→ Document excerpt:
-=-=-=-=-

RN: I'd be glad to hear more about your handcaching project. Feel free to email me regarding it.

 

Miss Pye: woo! Great essay over at Today's Cacher.

 

Flask: Yay, a VT cacher :-) Your name comes up often as I search my area for caches. I've taken the approach you suggested for nearly every cache I've done so far (writing the author of the cache to ask for more details) and mostly I have good results from that. Thanks for the invitation to relate a caching tale --I will! I'll post one over in that The Hunt / The Unusual forum, as that seems the place to do so.

 

Pto: I found the list you pointed me at a while ago --more info is cool. The list for VT did list one (the first one) that's actually in Alabama though. I love to travel, but that one will have to wait :-)

 

Chris S: I love your pal's ingenuity, not to mention his cool tires. My chair is a piece of junk, and I'm not likely to get a new one for a while, but I'm going to explore getting some alternate wheels.

-=-=-=-=-

→ Written instruction A: From the listing, reproduce verbatim every line from the one that contains "Document page, 1240x1718 pixels." through the one that contains "text_box [1119, 797, 1184, 815]", including both of those lines.

-=-=-=-=-

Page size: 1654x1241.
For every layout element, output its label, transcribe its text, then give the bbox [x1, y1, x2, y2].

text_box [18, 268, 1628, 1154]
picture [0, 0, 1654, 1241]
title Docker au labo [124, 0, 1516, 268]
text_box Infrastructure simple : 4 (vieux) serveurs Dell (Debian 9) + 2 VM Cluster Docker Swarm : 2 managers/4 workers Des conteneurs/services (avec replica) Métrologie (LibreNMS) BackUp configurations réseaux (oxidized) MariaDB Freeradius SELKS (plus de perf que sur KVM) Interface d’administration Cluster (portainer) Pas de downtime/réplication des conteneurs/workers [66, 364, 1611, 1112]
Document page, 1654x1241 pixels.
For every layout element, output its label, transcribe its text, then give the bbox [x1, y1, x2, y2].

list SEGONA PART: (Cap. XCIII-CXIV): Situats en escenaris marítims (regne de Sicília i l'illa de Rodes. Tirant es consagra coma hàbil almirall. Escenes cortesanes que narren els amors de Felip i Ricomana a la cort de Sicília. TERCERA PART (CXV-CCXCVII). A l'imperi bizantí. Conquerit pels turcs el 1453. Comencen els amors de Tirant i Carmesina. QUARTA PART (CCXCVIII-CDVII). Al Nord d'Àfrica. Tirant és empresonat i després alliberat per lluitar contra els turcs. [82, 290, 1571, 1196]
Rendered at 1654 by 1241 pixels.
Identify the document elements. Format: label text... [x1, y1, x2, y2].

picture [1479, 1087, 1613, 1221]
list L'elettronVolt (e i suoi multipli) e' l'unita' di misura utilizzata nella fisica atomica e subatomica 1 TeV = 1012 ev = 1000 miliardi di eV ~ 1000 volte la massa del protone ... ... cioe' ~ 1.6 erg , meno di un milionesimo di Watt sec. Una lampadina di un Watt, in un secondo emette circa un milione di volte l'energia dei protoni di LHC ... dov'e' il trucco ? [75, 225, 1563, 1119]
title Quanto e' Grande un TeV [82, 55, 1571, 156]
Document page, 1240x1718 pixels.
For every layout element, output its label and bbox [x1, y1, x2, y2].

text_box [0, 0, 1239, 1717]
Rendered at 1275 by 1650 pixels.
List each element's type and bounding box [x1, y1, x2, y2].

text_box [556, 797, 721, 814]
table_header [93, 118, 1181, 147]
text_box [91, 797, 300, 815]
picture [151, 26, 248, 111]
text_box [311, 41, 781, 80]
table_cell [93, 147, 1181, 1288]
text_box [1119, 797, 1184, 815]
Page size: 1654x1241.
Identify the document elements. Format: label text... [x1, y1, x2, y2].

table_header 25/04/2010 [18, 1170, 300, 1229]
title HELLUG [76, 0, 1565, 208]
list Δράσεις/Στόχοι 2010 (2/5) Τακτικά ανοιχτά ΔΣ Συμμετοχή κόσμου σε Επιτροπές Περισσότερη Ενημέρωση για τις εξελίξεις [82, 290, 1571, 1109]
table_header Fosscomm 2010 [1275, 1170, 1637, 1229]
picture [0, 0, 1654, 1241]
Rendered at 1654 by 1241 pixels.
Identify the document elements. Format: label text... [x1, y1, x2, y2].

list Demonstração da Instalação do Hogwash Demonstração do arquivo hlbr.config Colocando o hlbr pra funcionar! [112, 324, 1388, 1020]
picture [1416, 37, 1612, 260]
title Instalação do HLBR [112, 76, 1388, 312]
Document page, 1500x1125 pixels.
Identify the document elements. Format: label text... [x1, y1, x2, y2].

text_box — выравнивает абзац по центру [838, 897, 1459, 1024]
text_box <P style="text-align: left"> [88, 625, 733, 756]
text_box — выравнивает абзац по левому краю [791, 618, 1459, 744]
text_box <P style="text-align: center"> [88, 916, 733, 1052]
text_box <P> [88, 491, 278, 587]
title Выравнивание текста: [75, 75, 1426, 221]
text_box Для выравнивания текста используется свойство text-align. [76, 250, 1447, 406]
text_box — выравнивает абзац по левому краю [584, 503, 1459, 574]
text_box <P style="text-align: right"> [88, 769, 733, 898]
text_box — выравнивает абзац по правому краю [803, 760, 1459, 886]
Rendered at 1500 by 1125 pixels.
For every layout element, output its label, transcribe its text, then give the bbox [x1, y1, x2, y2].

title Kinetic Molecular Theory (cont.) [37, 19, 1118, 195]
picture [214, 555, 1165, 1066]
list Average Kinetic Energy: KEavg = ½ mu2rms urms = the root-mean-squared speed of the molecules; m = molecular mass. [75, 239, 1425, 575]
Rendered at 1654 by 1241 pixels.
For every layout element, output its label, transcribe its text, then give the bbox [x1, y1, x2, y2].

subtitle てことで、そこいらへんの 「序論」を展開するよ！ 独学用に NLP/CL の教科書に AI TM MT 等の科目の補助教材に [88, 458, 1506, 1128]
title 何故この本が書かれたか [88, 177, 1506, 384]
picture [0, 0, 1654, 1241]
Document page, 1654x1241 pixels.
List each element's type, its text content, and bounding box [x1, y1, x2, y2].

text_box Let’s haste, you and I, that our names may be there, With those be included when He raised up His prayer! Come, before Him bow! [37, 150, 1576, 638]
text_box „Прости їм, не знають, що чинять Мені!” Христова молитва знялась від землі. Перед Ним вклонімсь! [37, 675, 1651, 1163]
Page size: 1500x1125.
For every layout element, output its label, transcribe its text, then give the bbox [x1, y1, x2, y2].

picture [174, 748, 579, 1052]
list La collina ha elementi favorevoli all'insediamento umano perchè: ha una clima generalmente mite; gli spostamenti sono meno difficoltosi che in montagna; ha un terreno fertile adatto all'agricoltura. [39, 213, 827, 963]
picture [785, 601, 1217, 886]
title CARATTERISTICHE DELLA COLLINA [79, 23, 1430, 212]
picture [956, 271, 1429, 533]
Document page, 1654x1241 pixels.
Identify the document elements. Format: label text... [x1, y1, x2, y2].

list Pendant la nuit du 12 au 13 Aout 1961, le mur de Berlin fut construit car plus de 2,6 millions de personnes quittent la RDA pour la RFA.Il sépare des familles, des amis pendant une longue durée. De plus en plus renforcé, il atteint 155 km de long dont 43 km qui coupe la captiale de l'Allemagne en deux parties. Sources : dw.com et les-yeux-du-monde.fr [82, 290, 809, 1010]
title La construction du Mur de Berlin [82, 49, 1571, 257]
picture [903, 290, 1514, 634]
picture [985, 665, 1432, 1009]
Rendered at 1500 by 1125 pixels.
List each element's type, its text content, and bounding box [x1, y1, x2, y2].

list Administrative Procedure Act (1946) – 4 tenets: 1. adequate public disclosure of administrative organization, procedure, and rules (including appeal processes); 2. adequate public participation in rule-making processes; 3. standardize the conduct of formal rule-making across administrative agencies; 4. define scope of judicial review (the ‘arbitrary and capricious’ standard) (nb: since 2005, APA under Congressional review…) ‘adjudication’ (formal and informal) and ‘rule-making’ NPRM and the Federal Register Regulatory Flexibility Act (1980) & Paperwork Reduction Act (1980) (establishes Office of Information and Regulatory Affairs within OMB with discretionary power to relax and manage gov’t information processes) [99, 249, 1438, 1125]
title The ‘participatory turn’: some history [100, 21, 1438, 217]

-=-=-=-=-

→ Written instruction B: In the forum replies about caching, in which state is the first cache on the VT list actually located?

→ Full response A:
Document page, 1240x1718 pixels.
For every layout element, output its label and bbox [x1, y1, x2, y2].

text_box [0, 0, 1239, 1717]
Rendered at 1275 by 1650 pixels.
List each element's type and bounding box [x1, y1, x2, y2].

text_box [556, 797, 721, 814]
table_header [93, 118, 1181, 147]
text_box [91, 797, 300, 815]
picture [151, 26, 248, 111]
text_box [311, 41, 781, 80]
table_cell [93, 147, 1181, 1288]
text_box [1119, 797, 1184, 815]

→ Full response B: Alabama.